Crown attorneys are not immune from civil liability for misfeasance in public office
 The Attorney General argues that Crown attorneys are immune from liability for misfeasance in public office, and enlists the same two grounds it deployed in the successful argument that Crown attorneys are immune from liability for negligence in the performance of their duties: the prospect of liability for misfeasance could divert Crowns from their duties and could have a chilling effect on their conduct. These were the policy reasons Moldaver J. rejected in Henry when he extended liability for Charter damages for wrongful non-disclosure in a criminal prosecution.
 The motion judge rejected these arguments in relation to the claim for misfeasance in public office.
 We conclude that Crown attorneys are not immune from claims of liability for misfeasance in public office. The trigger for liability provides the functional equivalent of the “high liability threshold” Moldaver J. set in Henry for liability for Charter damages for wrongful disclosure.
 The nerve of the Supreme Court’s decisions in the trilogy and in Henry is the deliberate abuse of authority by Crown attorneys. See Nelles, at paras. 55-56, per Lamer J.; and Proulx, at para. 35, per Iacobucci and Binnie JJ. In Miazga, Charron J. said, at para. 51:
Thus, the public law doctrine of abuse of process and the tort of malicious prosecution may be seen as two sides of the same coin: both provide remedies when a Crown prosecutor's actions are so egregious that they take the prosecutor outside his or her proper role as minister of justice, such that the general rule of judicial non-intervention with Crown discretion is no longer justified. Both abuse of process and malicious prosecution have been narrowly crafted, employing stringent tests, to ensure that liability will attach in only the most exceptional circumstances, so that Crown discretion remains intact. In Miazga, several parties sought to amend the test from Nelles so that malice could be inferred because “independent evidence of malice presents too high a barrier,” but Charron J. rejected these arguments, at para. 52, because they “are ill-conceived and do not account for the careful balancing established in Nelles and Proulx between the right of individual citizens to be free from groundless criminal prosecutions and the public interest in the effective and uninhibited prosecution of criminal wrongdoing.” She concluded that “the ‘inherent difficulty’ in proving a case of malicious prosecution was an intentional choice by the Court, designed to preserve this balance.” See also paras. 79-84.

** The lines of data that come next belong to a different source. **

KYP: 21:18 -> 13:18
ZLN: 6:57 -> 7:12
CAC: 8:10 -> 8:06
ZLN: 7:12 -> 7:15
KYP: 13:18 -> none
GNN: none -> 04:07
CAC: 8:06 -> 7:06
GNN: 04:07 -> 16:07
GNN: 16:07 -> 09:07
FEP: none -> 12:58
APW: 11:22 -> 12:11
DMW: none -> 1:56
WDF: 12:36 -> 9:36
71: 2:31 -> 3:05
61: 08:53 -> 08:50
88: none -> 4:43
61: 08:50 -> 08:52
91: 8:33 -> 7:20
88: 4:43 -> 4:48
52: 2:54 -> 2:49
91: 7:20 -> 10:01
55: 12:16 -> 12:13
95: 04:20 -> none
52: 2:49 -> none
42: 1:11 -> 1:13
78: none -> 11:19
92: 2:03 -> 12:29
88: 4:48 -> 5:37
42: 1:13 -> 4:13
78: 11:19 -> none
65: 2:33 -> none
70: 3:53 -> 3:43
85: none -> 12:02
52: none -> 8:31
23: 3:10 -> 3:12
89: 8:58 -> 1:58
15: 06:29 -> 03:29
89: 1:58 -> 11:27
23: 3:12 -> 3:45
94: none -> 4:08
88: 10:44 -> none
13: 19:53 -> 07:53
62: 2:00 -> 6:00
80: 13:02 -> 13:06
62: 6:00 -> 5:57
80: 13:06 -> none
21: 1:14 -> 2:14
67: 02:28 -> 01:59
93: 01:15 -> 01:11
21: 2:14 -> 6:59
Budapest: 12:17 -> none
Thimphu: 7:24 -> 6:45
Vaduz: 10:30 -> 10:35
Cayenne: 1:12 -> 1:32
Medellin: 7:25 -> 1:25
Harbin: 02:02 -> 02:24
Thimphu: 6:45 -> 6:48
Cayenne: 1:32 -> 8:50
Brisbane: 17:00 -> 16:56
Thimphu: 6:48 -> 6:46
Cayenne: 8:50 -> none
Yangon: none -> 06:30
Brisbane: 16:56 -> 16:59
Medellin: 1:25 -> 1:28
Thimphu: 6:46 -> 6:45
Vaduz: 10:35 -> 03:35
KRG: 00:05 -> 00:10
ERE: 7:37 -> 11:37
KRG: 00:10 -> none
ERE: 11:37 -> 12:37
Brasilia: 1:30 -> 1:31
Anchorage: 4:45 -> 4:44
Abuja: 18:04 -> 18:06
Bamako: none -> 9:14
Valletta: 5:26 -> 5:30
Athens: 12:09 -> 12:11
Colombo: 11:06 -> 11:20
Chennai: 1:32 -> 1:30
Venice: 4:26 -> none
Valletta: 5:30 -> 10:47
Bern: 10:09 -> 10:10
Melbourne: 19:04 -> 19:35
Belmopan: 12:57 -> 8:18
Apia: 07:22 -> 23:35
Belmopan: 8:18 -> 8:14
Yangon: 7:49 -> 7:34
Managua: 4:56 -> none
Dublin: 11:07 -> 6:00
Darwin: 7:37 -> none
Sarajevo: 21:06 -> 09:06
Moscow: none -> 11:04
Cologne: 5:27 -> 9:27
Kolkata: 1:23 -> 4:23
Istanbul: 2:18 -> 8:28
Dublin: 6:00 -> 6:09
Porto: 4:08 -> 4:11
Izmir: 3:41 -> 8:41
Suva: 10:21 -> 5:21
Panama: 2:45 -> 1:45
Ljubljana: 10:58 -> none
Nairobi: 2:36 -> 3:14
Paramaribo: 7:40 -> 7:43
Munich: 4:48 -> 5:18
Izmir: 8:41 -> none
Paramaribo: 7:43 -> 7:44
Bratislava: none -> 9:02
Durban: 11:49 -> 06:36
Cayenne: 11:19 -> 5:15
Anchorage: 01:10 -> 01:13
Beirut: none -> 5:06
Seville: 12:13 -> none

 The need to establish abuse of authority was noted by Moldaver J. in Henry, at para. 49, which we repeat for convenience:
It is a bedrock principle that the exercise of core prosecutorial discretion is immune from judicial review, subject only to the doctrine of abuse of process. The presence of bad faith and improper motives may indicate this type of conduct. [Citations omitted.] Drawing on Henry, there are “compelling good governance” concerns that require a “high liability threshold” in order for the tort of misfeasance in public office to be a tenable cause of action against Crown attorneys. That “high liability threshold” is satisfied by the requirement of the tort of misfeasance in public office set out in Odhavji that the claimants show the presence of bad faith or improper motives. We also note Moldaver J.’s qualification, at para. 83 of Henry, that “there may be case-specific policy concerns that militate against an award, even if the appellant has made out the heightened per se threshold.” This qualification applies equally to the tort of misfeasance in public office, but requires cogent evidence to substantiate it.
 We agree with the motion judge’s conclusion that the pleading of misfeasance in public office was adequate and that Crown attorneys are not immune from claims of liability for misfeasance in public office.